In God We Trust

Obama Knew Benghazi Was Terrorism and Did Nothing

 

IBDEditorials.com

Credibility: When President Obama and Secretary of State Clinton stepped into the Rose Garden the morning of Sept. 12, they likely knew the attack on our Benghazi consulate the day before was organized by terrorists.

They knew because they were likely privy to a flurry of emails among administration officials discussing the attack in real time. Yet they said nothing about what they knew and, worse, had done nothing to mount a rescue despite American forces being less than an hour away during the seven-hour blitz.

According to Fox News, 300 to 400 national security figures received these emails in real time almost as the raid was playing out and concluding. These people work directly under the nation's top national security, military and diplomatic officials.

The first email was sent at 4:05 p.m. Washington time, about 25 minutes after the attack began, with the subject line "U.S. Diplomatic Mission in Benghazi Under Attack (SBU)" It read: "Embassy Tripoli reports approximately 20 armed people fired shots; explosions have been heard as well. Ambassador Stevens, who is currently in Benghazi, and four COM (chief of mission) personnel are in the compound safe haven."

In the flurry of emails that fateful day and night, there was no mention of a protest turned violent by a little-seen, months-old Internet video trailer. But in a third email, sent at 6:07 p.m. to a distribution list that included the White House Situation Room and titled "Update 2: Ansar al-Sharia Claims Responsibility for Benghazi Attack (SBU)," was this gem: "Embassy Tripoli reports the group claimed responsibility on Facebook and Twitter and has called for an attack on Embassy Tripoli."

Granted, false claims of responsibility for terrorist acts are often made and must be verified. But no mentions of the real-time heads-up were made by Obama, Secretary of State Clinton, Press Secretary Jay Carney or U.N. Ambassador Susan Rice. Instead they proceeded for weeks to pursue a lie agreed upon: that a video offensive to Islam prompted the assault that killed our Libyan ambassador and three other Americans.

We already knew the CIA station chief in Libya had reported to Washington within 24 hours of the deadly attack that there was evidence it was carried out by militants, not a spontaneous mob upset about an American-made video ridiculing Islam's Prophet Muhammad.

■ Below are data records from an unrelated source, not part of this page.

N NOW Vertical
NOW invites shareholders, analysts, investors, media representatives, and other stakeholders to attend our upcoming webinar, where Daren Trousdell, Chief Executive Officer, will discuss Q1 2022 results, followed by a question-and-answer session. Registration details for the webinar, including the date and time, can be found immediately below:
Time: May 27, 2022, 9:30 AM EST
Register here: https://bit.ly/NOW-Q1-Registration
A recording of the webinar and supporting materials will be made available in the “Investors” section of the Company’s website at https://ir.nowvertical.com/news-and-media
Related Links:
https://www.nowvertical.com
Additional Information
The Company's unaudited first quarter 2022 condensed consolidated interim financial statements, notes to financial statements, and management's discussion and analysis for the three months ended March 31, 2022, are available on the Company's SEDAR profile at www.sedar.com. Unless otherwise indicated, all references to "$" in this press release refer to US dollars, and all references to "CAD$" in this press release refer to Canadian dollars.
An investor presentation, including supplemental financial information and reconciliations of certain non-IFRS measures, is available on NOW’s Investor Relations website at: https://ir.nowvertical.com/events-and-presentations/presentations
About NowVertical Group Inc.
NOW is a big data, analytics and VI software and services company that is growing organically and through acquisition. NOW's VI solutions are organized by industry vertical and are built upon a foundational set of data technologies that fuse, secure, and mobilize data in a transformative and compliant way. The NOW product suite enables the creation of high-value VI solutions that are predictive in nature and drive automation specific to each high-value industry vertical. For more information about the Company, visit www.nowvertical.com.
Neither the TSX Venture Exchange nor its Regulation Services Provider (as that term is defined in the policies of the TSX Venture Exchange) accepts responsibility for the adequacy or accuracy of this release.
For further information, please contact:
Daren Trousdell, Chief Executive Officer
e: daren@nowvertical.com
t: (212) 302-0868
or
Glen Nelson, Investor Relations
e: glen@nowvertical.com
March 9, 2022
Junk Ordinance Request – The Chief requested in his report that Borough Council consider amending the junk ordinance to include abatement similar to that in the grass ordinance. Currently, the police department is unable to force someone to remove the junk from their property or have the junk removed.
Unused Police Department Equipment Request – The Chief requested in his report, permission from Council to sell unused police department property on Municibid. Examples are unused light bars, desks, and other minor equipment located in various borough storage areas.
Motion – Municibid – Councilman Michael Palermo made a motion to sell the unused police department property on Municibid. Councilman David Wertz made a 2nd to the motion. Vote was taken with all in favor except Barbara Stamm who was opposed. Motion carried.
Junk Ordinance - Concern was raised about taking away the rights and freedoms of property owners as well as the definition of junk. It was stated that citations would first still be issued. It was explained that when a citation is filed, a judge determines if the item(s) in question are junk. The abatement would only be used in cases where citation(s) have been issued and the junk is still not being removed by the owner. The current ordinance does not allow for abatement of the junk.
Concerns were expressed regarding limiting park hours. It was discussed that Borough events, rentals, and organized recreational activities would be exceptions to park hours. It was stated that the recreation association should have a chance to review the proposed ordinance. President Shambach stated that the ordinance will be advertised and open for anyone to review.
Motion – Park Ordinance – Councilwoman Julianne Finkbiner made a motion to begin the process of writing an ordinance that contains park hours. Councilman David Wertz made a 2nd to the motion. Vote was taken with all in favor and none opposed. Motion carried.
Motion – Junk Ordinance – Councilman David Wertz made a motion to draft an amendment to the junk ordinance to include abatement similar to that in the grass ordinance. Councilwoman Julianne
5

How could emails be sent to the White House Situation Room in real time describing a terrorist attack on sovereign U.S. territory in which four Americans were killed as it happened, and as a drone flew overhead recording the truth of the carnage, and the president and secretary of state insist that it was all about a video and there was no evidence to the contrary?

Could it be the cover story was necessary so no one would ask the obvious question of why a rescue or relief mission was not mounted? Retired CIA officer Gary Berntsen, who commanded counterterrorism missions targeting Osama bin Laden and led the team that responded after the bombings of U.S. embassies in East Africa, believes help could and should have been sent.

Within an hour's flight from Libya, at the large naval air station in Sigonella, Italy, and at bases in nearby Aviano and Souda Bay, were fighters and AC130 gunships that can be extremely effective in dispersing crowds or responding to a terrorist assault.

"You find a way to make this happen," Berntsen said. "There isn't a plan for every single engagement. Sometimes you have to be able to make adjustments. They made zero adjustments in this. They stood and they watched and our people died."